Category: Formulation and Quality
Purpose: Phenylethyl resorcinol (PER) is a highly efficient whitening agent with clinically proven tyrosinase inhibition already at 0.5% active concentration. Its low chemical stability however leads to red discoloration of products even in dark and short storage time. This hinders the use of promising whitening agent PER in cosmetic products.
One approach to enable the use of PER for market products was the formulation of nanostructured lipid carriers (NLC, 2nd generation of solid lipid nanoparticles). Loaded at 20% in NLC and stabilized by polyethylene glycol (PEG), not only improved the chemical stability by 30% but also the tyrosinase inhibition by 60%. Hence, this approach is promising but still needs further improvements for successful market introduction: 1) PEG is not well accepted by consumers and should be replaced by a natural and “green” surfactant, 2) PER loading should be increased to obtain a dilution factor ≥ 10 for more favorable industrial production, and 3) even though the chemical stability is increased by 30% slight reddish discoloration was observed. Hence, further chemical stabilization is needed by PER protecting additives, e.g. antioxidants (AOX) or UV blocker.
To meet the expectations of consumers and the requirements from industry, PER with an AOX or an UV blocker were loaded into smartLipids, the next and improved generation of NLC.
Methods: PER smartLipid suspension consisted of Lipocire A (5.0%), PER (5.0%), AOX or UV blocker (1.0%), Lanette N (1.4%), and purified water (87.5%). Pre-emulsion was formed at 85 °C by rotor-stator-homogenization and subsequent high-pressure homogenization (Micron Lab 40, APV, Germany) at 500 bar for 3 cycles.
Particle size and polydispersity index were measured by photon correlation spectroscopy (PCS, Zetasizer Nano ZS, Malvern Instruments Ltd., UK) 1 day after production and 3 months after room temperature storage in dark. Light microscope was used to determine the presence of larger particles or aggregates outside PCS measuring range.
For investigation of discoloration every sample was divided into two glass vials and stored at dark conditions and under two lamps imitating the natural daylight imitating (Osram L58 W/25). Changes in color were compared to additive free formulation after 3 months in dark and 7 days in light.
Results: smartLipids are characterized by their complex lipid mixture of up to 10 solid lipids or solid and liquid lipids, allowing distinctly higher active loadings than for NLC. Staying solid at skin temperature, enhanced penetration and chemical stabilization already known from solid lipid nanoparticles also apply to smartLipids. Lipocire A is a blend of C10-18 triglycerides, hydrogenated mono- and di- palm kernel-oil, and hydrogenated mono-, di- and tri- palm-oil. This complex lipid mixture allowed a firm inclusion of PER at 50%.
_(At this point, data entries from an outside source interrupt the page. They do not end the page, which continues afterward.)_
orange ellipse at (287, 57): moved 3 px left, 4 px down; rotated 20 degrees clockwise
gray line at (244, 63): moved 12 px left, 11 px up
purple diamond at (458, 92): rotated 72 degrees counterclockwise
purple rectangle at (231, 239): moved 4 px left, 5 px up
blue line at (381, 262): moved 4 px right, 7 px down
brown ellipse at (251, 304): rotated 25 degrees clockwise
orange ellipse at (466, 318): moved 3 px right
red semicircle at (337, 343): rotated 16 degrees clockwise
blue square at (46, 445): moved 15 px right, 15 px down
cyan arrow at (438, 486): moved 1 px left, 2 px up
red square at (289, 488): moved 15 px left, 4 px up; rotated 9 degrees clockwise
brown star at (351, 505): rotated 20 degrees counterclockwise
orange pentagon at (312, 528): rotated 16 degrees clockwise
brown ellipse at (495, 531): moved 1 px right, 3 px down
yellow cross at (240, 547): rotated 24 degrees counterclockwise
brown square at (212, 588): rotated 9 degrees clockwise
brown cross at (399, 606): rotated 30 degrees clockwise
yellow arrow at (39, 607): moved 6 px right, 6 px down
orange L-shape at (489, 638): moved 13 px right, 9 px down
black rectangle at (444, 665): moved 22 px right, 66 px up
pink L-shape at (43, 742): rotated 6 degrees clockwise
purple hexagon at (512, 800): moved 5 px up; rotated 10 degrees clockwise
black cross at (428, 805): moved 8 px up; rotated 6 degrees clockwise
Physically stable and additive free smartLipid suspension with 10% lipid phase was obtained with 1.4% Lanette N (ECOCERT). PCS mean particle size of 107 nm with polydispersity index (PdI) of 0.15 only negligible increased after 6 months at room temperature (109 nm and 0.16). Incorporating AOX (α-tocopherol, butylated hydroxytoluene (BHT), Tinogard TT) or UV blockers (octocrylene, oxybenzone, Oxynex ST liquid, Tinosorb S) resulted in particle sizes of 110-120 nm with PdIs of 0.14-0.20. After 3 months storage only very slight increase of particle size was measured (120-150 nm). No larger particles nor aggregates were observed under light microscope.
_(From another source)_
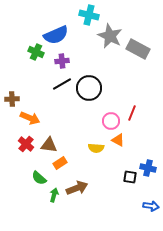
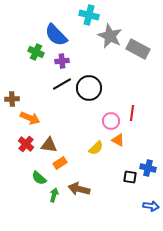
blue semicircle: rotated 70 degrees clockwise
red line: rotated 14 degrees counterclockwise
yellow semicircle: rotated 49 degrees counterclockwise
brown arrow: moved 2 px right, 1 px down; rotated 145 degrees counterclockwise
The intensity of discoloration varied strongly among samples and storage conditions. They were grouped in 1) whiter 2) similar and 3) redder than the reference formulation being additive free. In dark, the antioxidant BHT and UV blockers Oxynex ST liquid and Tinosorb S were whiter than the reference, where the UV blockers oxybenzone and octocrylene had the same color as reference. Adding the antioxidants Tinogard TT or α-tocopherol even led to redder samples than the reference. Interestingly, the group assignment changed for α-tocopherol and BHT samples under stress conditions (daylight lamps). α-tocopherol stayed completely white, while BHT turned similarly red as reference. This indicates a highly complex PER degradation process. For a product which will be stored in dark but also be exposed to light after skin application an additive being effective in both dark and light is needed. This only applied to the UV blockers Oxynex ST liquid and Tinosorb S.
Conclusion: By the chaotic lipid structure of smartLipids PER encapsulation was successfully increased to 50% with a total PER content of 5% in suspension. This allows an industry-friendly dilution factor of 10. Stabilizing the smartLipids with ECOCERT stabilizer Lanette N at 1.4% particles with sizes around 110-120 nm were obtained being storage stable for 3 months. The addition of the UV blockers Oxynex ST liquid and Tinosorb S suppressed discoloration in both dark and light. These PER smartLipids suspensions are commercially available and can be simply admixed to dermal vehicles.